Collected data entries
----

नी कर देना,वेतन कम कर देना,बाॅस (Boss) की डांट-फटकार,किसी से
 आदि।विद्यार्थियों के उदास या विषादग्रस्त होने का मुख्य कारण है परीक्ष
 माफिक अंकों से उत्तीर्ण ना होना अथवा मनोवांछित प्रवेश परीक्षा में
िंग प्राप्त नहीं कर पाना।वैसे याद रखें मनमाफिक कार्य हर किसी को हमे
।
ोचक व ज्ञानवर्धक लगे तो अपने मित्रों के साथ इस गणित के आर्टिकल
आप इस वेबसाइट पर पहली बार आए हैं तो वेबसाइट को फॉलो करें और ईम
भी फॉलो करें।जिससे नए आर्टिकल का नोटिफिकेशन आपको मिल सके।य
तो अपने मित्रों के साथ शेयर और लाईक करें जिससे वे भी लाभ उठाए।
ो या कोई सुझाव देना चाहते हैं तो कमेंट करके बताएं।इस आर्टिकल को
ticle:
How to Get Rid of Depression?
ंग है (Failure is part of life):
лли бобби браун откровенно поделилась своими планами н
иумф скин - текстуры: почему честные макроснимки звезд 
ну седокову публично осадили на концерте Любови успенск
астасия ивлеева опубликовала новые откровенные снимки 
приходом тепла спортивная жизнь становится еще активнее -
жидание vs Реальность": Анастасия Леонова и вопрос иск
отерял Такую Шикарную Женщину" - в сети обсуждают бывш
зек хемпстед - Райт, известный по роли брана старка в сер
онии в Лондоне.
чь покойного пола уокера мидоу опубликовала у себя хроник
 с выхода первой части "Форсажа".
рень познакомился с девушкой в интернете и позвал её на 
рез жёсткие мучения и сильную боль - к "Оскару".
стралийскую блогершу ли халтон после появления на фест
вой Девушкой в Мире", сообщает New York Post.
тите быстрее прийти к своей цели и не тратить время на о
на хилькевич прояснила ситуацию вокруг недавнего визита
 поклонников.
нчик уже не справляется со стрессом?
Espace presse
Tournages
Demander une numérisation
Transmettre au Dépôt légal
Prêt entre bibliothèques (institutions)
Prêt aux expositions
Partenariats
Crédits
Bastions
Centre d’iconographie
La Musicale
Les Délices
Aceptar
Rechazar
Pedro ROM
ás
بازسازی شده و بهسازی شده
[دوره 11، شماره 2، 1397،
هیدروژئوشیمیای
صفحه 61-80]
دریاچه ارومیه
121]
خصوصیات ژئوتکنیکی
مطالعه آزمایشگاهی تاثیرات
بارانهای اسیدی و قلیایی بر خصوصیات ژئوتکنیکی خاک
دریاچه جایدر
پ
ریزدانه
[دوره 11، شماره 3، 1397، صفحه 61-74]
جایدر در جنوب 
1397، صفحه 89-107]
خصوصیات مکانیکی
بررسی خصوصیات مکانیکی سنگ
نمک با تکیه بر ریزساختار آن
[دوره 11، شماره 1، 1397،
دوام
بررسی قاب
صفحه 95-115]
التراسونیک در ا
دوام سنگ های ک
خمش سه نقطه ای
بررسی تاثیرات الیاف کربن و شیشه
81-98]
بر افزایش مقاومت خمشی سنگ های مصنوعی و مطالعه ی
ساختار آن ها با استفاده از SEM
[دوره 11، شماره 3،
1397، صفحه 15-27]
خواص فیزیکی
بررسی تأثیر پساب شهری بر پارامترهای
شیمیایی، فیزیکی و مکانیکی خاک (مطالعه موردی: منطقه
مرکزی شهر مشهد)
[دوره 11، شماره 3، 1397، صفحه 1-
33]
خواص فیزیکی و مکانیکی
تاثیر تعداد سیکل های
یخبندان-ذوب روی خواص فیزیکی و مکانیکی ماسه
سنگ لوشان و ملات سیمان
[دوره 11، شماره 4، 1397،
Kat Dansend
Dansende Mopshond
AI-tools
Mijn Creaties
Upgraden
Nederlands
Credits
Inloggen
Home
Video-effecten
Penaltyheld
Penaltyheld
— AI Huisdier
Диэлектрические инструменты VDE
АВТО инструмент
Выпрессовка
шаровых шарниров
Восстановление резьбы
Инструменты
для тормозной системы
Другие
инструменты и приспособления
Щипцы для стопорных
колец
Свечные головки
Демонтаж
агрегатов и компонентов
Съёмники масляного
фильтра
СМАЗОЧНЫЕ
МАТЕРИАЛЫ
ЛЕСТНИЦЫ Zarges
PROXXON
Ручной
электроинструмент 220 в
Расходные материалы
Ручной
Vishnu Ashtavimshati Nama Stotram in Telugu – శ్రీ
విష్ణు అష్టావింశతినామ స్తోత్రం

----

● **Requirement**:
Line by line, output the data precisely as shown above.

● **Task solution**:
नी कर देना,वेतन कम कर देना,बाॅस (Boss) की डांट-फटकार,किसी से
 आदि।विद्यार्थियों के उदास या विषादग्रस्त होने का मुख्य कारण है परीक्ष
 माफिक अंकों से उत्तीर्ण ना होना अथवा मनोवांछित प्रवेश परीक्षा में
िंग प्राप्त नहीं कर पाना।वैसे याद रखें मनमाफिक कार्य हर किसी को हमे
।
ोचक व ज्ञानवर्धक लगे तो अपने मित्रों के साथ इस गणित के आर्टिकल
आप इस वेबसाइट पर पहली बार आए हैं तो वेबसाइट को फॉलो करें और ईम
भी फॉलो करें।जिससे नए आर्टिकल का नोटिफिकेशन आपको मिल सके।य
तो अपने मित्रों के साथ शेयर और लाईक करें जिससे वे भी लाभ उठाए।
ो या कोई सुझाव देना चाहते हैं तो कमेंट करके बताएं।इस आर्टिकल को
ticle:
How to Get Rid of Depression?
ंग है (Failure is part of life):
лли бобби браун откровенно поделилась своими планами н
иумф скин - текстуры: почему честные макроснимки звезд 
ну седокову публично осадили на концерте Любови успенск
астасия ивлеева опубликовала новые откровенные снимки 
приходом тепла спортивная жизнь становится еще активнее -
жидание vs Реальность": Анастасия Леонова и вопрос иск
отерял Такую Шикарную Женщину" - в сети обсуждают бывш
зек хемпстед - Райт, известный по роли брана старка в сер
онии в Лондоне.
чь покойного пола уокера мидоу опубликовала у себя хроник
 с выхода первой части "Форсажа".
рень познакомился с девушкой в интернете и позвал её на 
рез жёсткие мучения и сильную боль - к "Оскару".
стралийскую блогершу ли халтон после появления на фест
вой Девушкой в Мире", сообщает New York Post.
тите быстрее прийти к своей цели и не тратить время на о
на хилькевич прояснила ситуацию вокруг недавнего визита
 поклонников.
нчик уже не справляется со стрессом?
Espace presse
Tournages
Demander une numérisation
Transmettre au Dépôt légal
Prêt entre bibliothèques (institutions)
Prêt aux expositions
Partenariats
Crédits
Bastions
Centre d’iconographie
La Musicale
Les Délices
Aceptar
Rechazar
Pedro ROM
ás
بازسازی شده و بهسازی شده
[دوره 11، شماره 2، 1397،
هیدروژئوشیمیای
صفحه 61-80]
دریاچه ارومیه
121]
خصوصیات ژئوتکنیکی
مطالعه آزمایشگاهی تاثیرات
بارانهای اسیدی و قلیایی بر خصوصیات ژئوتکنیکی خاک
دریاچه جایدر
پ
ریزدانه
[دوره 11، شماره 3، 1397، صفحه 61-74]
جایدر در جنوب 
1397، صفحه 89-107]
خصوصیات مکانیکی
بررسی خصوصیات مکانیکی سنگ
نمک با تکیه بر ریزساختار آن
[دوره 11، شماره 1، 1397،
دوام
بررسی قاب
صفحه 95-115]
التراسونیک در ا
دوام سنگ های ک
خمش سه نقطه ای
بررسی تاثیرات الیاف کربن و شیشه
81-98]
بر افزایش مقاومت خمشی سنگ های مصنوعی و مطالعه ی
ساختار آن ها با استفاده از SEM
[دوره 11، شماره 3،
1397، صفحه 15-27]
خواص فیزیکی
بررسی تأثیر پساب شهری بر پارامترهای
شیمیایی، فیزیکی و مکانیکی خاک (مطالعه موردی: منطقه
مرکزی شهر مشهد)
[دوره 11، شماره 3، 1397، صفحه 1-
33]
خواص فیزیکی و مکانیکی
تاثیر تعداد سیکل های
یخبندان-ذوب روی خواص فیزیکی و مکانیکی ماسه
سنگ لوشان و ملات سیمان
[دوره 11، شماره 4، 1397،
Kat Dansend
Dansende Mopshond
AI-tools
Mijn Creaties
Upgraden
Nederlands
Credits
Inloggen
Home
Video-effecten
Penaltyheld
Penaltyheld
— AI Huisdier
Диэлектрические инструменты VDE
АВТО инструмент
Выпрессовка
шаровых шарниров
Восстановление резьбы
Инструменты
для тормозной системы
Другие
инструменты и приспособления
Щипцы для стопорных
колец
Свечные головки
Демонтаж
агрегатов и компонентов
Съёмники масляного
фильтра
СМАЗОЧНЫЕ
МАТЕРИАЛЫ
ЛЕСТНИЦЫ Zarges
PROXXON
Ручной
электроинструмент 220 в
Расходные материалы
Ручной
Vishnu Ashtavimshati Nama Stotram in Telugu – శ్రీ
విష్ణు అష్టావింశతినామ స్తోత్రం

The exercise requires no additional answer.